Tagalog: upuan sa harap/harapan


----------



## inter1908

Polish: miejsce obok kierowcy / siedzenie obok kierowcy (a place / seat next to the driver). Can't think of any fancy names, maybe because I don't care about cars at all, and therefore I know little slang.


----------



## DearPrudence

In *French*, it's called
*"le siège passager" *(the passenger seat)
but also* "la place du mort"* (the seat of the dead man)


----------



## itreius

Croatian (BCS)

_suvozačev sic_ = passenger's seat
sic <- German _Sitz_


----------



## Messquito

In Chinese:
副駕駛座 (vice-driver seat-->co-driver seat)


----------



## 810senior

In Japanese I barely recall assistant's seat(助手席, joshuseki) for it. It's not colloquial term.


----------



## ilocas2

Czech:

*sedadlo spolujezdce* - seat of front passenger
*sedadlo vedle řidiče* - seat next to driver


----------



## Medune

jazyk said:


> I only know _banco do passageiro_ (passenger's seat) in Portuguese.


It can also be _banco/assento do carona_


----------



## monika_1266

The Hungarian language is very colourful and vivid ... there are so many playful and witty references to mothers-in-law.
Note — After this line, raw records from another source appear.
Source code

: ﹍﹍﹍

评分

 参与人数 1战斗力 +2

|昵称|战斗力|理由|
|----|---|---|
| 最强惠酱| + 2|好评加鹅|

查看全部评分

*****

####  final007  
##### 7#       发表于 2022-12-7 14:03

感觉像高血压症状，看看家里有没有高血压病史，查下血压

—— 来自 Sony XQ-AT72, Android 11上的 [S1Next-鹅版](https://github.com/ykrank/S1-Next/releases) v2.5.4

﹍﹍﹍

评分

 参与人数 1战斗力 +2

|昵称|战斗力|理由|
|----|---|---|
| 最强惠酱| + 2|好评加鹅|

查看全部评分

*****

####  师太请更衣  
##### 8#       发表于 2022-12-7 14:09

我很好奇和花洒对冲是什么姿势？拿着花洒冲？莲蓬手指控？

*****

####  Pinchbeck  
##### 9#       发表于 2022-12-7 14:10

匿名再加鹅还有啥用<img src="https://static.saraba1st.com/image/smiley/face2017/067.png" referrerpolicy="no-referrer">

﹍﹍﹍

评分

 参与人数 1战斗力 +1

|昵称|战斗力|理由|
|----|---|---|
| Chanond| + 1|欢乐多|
Besides this seat, we call Dracaena/a plant, mother-in-law's tongue (Snake plant in English) and there is also a cake named mother-in-law's cake 😄😋 However, in Slovak the passenger seat is called the front seat.


----------



## sound shift

monika_1266 said:


> Besides this seat, we call Dracaena/a plant, mother-in-law's tongue (Snake plant in English)


In British English the common name of dracaena trifasciata is mother-in-law's tongue. Maybe snake plant is an alternative name, or maybe it's AmE.


----------



## Frank78

Maroseika said:


> Cf. German _Schwiegermuttersitz_ and Sweden _Svärmorslucka_.



Schwiegermuttersitz is not the co-driver's seat but a foldaway seat in a roadster for example. Like this.


----------



## Henares

inter1908 said:


> Polish: miejsce obok kierowcy / siedzenie obok kierowcy (a place / seat next to the driver). Can't think of any fancy names, maybe because I don't care about cars at all, and therefore I know little slang.


Miejsce pasażera, fotel pasażera - passenger’s seat


----------



## Joschl

In my opinion, the most common word for it in German is the masculine noun "Beifahrersitz" (see Beifahrersitz (Duden)).


----------